LCD screens in short supply

If you are wondering why that order of notebooks you placed last month still hasn't arrived, you may have to look all the way to Asia for the answer. Although demand for notebooks is steadily growing, a limited number of LCD manufacturers maintain a stranglehold on the worldwide supply, causing shipping delays across the board.

Suffering from lingering effects of the Asian financial flu, which halted investments in Japanese and Korean manufacturing facilities, LCD makers fell woefully behind the current demand curve for screens, which are being used for everything from flat-panel display monitors to tiny handheld devices. This has resulted in significant price increases for certain screen sizes, as well as lengthy shipment delays from notebook vendors.

The patience of many IT managers is being tried.

"I don't know what is going on, but we've never had to wait this long to get product," said an IT manager at a Fortune 500 company.
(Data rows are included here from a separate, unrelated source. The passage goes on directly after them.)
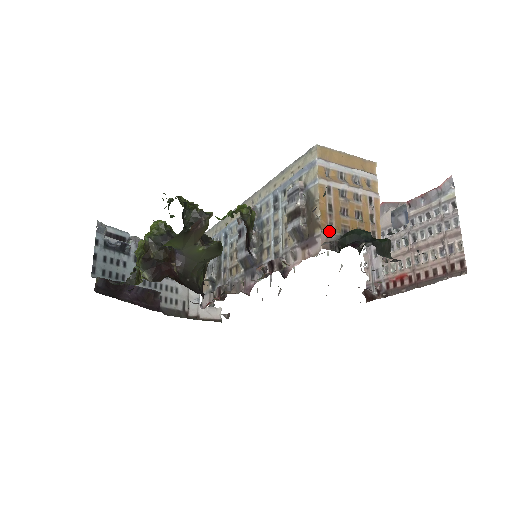
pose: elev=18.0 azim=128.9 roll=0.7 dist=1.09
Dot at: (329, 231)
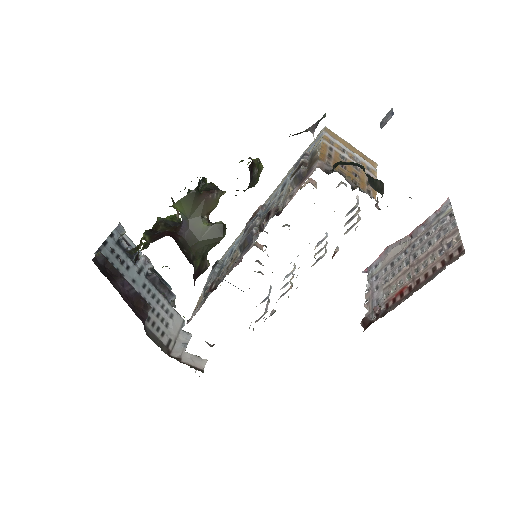
Dot at: (326, 164)
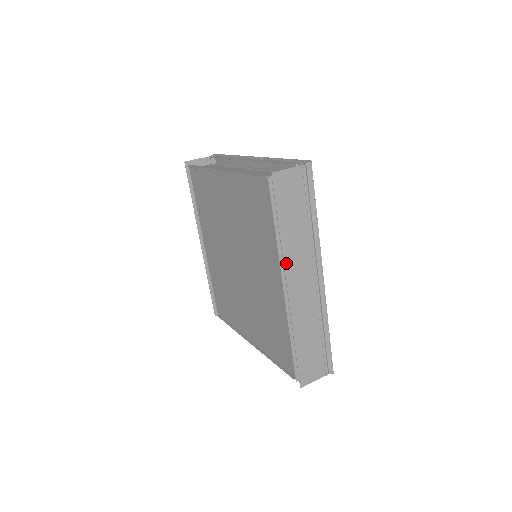
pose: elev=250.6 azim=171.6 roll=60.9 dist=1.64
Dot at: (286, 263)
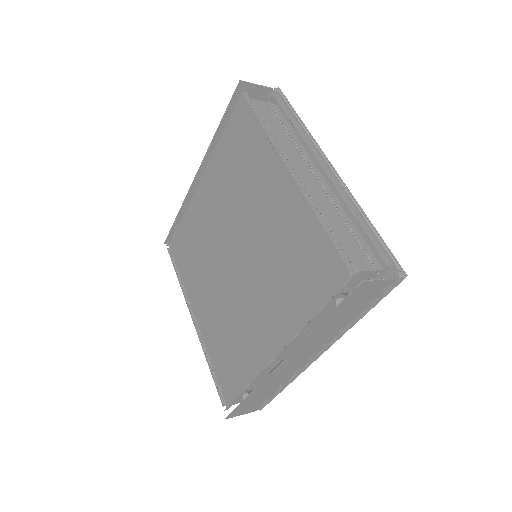
Dot at: (299, 347)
But there is some relief on the horizon, as Taiwanese manufacturers will be opening up six new LCD fabrication plants during the next 18 months. Most of the Taiwanese companies are taking the unprecedented step of partnering with cash-poor Japanese companies to increase production quickly.
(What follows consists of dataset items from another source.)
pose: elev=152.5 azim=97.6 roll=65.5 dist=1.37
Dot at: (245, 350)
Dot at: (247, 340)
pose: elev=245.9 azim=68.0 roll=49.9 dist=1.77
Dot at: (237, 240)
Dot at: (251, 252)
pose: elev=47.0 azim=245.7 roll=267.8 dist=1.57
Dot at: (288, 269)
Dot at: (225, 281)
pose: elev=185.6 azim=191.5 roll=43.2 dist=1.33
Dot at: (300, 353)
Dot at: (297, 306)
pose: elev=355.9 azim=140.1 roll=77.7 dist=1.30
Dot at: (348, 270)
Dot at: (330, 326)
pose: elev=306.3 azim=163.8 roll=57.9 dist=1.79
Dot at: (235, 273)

But analysts say the relief will only be temporary for the notebook market. This is due to the fact that manufacturing plants will begin by making notebook screen sizes, only to quickly turn to supplying the fast-growing market for flat-panel displays.

"The new fabs are being made with monitors in mind, that is the growth business," said Paul Semenza, director of market analysis at Stanford Resources, a consultancy in San Jose. "There has been a shift of emphasis from notebooks to monitors."
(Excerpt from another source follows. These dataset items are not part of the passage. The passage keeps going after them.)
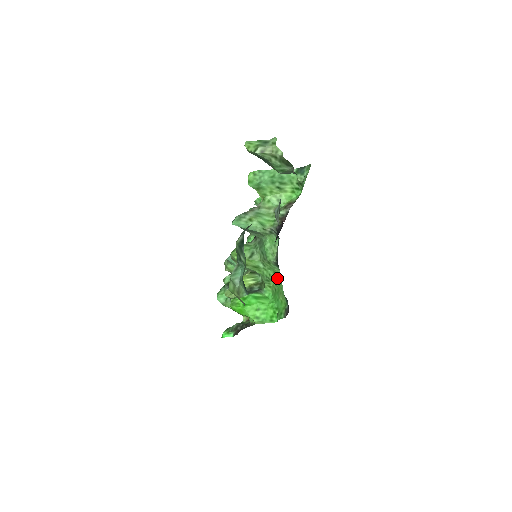
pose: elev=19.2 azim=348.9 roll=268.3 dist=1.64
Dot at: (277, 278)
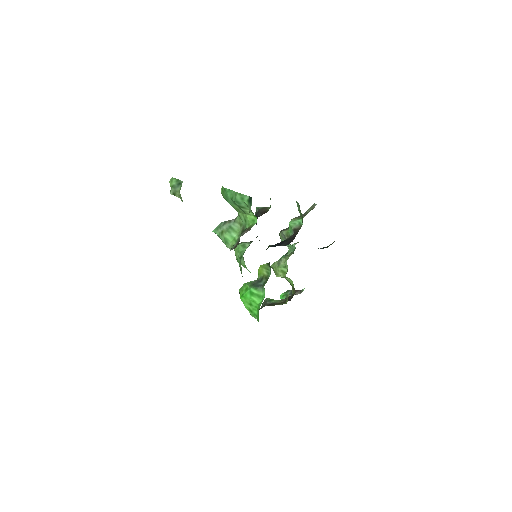
Dot at: occluded
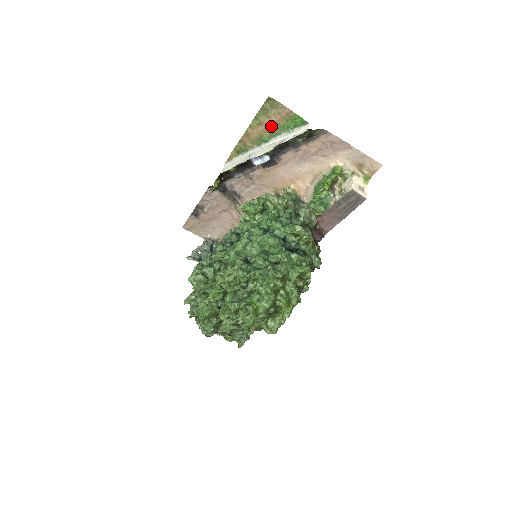
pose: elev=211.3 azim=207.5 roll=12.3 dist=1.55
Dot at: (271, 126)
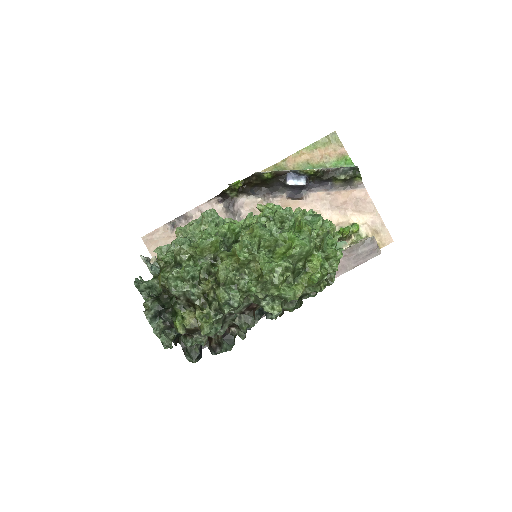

Semenza said that demand for monitors will surpass that for notebook LCDs by 2003, which will have a profound effect on the sizes of LCDs that are made. In a market as complex and unique as this, many factors play a role.

LCDs are cut from large pieces of glass called motherglass. Each manufacturing facility that is built can only make one size of motherglass and manufacturers must predict demand far into the future, before they begin construction of new plants.

As a result, most new LCD makers are targeting the high-growth, high-margin flat-panel display market. That leaves notebooks, unable to support the heavier, more expensive large screens made for monitors, out of luck.

In the long term, analysts expect that notebook vendors will continue to face serious challenges in keeping notebook costs steady and delivering systems on time.